Credits: Canadian Space Agency (CSA), NASA, European Space Agency

Physical activity is vital to our bones. When we walk, dance, play hockey and enjoy other forms of exercise, the force required for us to work against gravity in order to carry our own body weight regenerates our bone tissue, and makes our skeletal system stronger. When we are less mobile, our bones lose density and strength. This can be a problem for the elderly if they are less active, for patients confined to their bed for long periods, and also for astronauts in space, who spend much of their time floating in weightlessness.

Bone loss in space

While we typically lose about 1% of our bone mass each year, astronauts in space can lose up to 1.5% of their bone mass each month. Much of this loss is reversed when astronauts return to Earth. However, scientists do not really know how this may have affected the strength and quality of their bones, which could be a significant issue for future long-term missions to more distant destinations, like Mars.

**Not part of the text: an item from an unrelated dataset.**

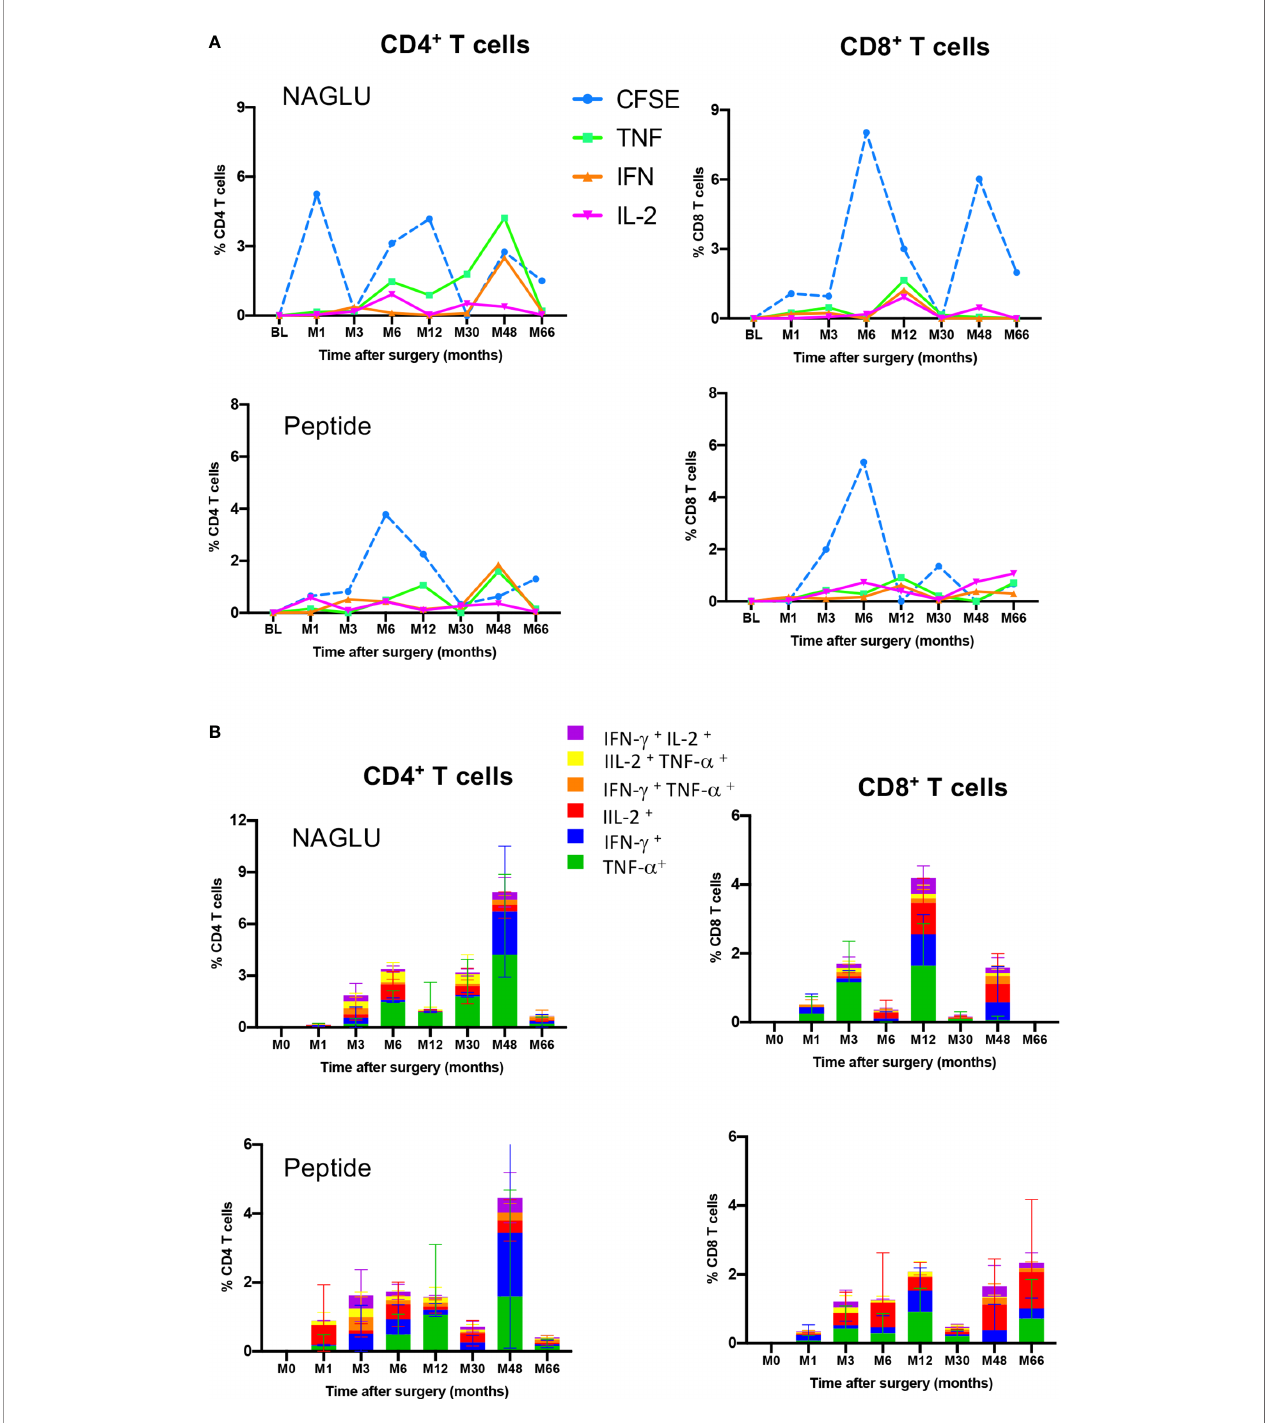
FIGURE 5 | Functional pro fi les of NAGLU-speci fi c circulating CD4 + and CD8 + T cells. (A) Overlay of ex-vivo proliferation and TNF- a , IFN- g or IL-2 expression by CD4 + and CD8 + T cells after exposure of patients ’ PBMCs to NAGLU (0.5 m g/ml) or peptide (1 m g/ml) measured at baseline (BL) and 1, 3, 6, 12, 30, 48 and 66 months after surgery. Mean percentage of NAGLU-speci fi c CFSE low cells or cytokine-expressing cells within CD4 + or CD8 + T cells is plotted for each time point. (B) CD4 + and CD8 + T-cell polyfunctionality analysis after whole blood stimulation for 6 h with NAGLU (0.5 m g/ml) or peptide (1 m g/ml). Bar charts represent the proportion of NAGLU-speci fi c CD4 + or CD8 + T-cells displaying each particular cytokine or combination of cytokines at indicated time points of the follow-up. Data are presented as mean ± SD of speci fi c responses from the four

This is the subject of a Canadian study called TBone, which is currently underway with crew members of the International Space Station (ISS).

Astronauts in space get about 2 hours of exercise each day

Astronauts in space get about 2 hours of exercise each day, which helps maintain their bone mass. (Credit: NASA)

TBone: Do astronauts regain lost bone?

With funding and support from the CSA, Dr. Steven Boyd of the University of Calgary has designed an experiment called TBone that uses new 3D imaging technology to study changes in bone mass, structure and density in high resolution. The 10 astronauts taking part in TBone undergo bone scans on their leg and forearm before and after space flight to measure bone density and architecture to see if and how astronauts regain bone structure after their missions. The study also uses blood and urine samples, as well as in-flight food intake, medication, supplements and exercise for a full range of the many factors that can impact bone loss. Dr. Boyd will also compare his results with bone density tests regularly performed by NASA on all astronauts as part of medical monitoring.

Helping people on Earth

Since bone loss in space occurs much more quickly than on Earth, the ISS can help accelerate research.

"What we can learn in 6 months of space flight would take us a decade on Earth," says Dr. Boyd. Studying bone loss during space flight is a useful model for bone loss due to reduced mobility, ageing and even menopause. Dr. Boyd explains that "with age, we all lose bone. But the hormone changes during menopause can even further accelerate that loss."

The outcomes of TBone could be used to better understand bone loss, identify those who are predisposed to bone loss, and lead to individualized treatment strategies.

The TBone team began collecting data for the experiment in 2015. Dr. Steven K. Boyd of the University of Calgary is the principal investigator for TBone. Dr. Paul Hulme is the scientific coordinator of the project, and the co-investigators are Dr. Anna-Maria Liphardt, German Sport University Cologne, Germany; and Dr. Martina A. Heer, University of Bonn, Germany. Two of the team members, Dr. Jean Sibonga and Dr. Scott M. Smith, are NASA scientists at the Johnson Space Center.

The researchers will scan both legs and forearms of a total of 10 astronauts for the study, which is expected to be complete in 2020.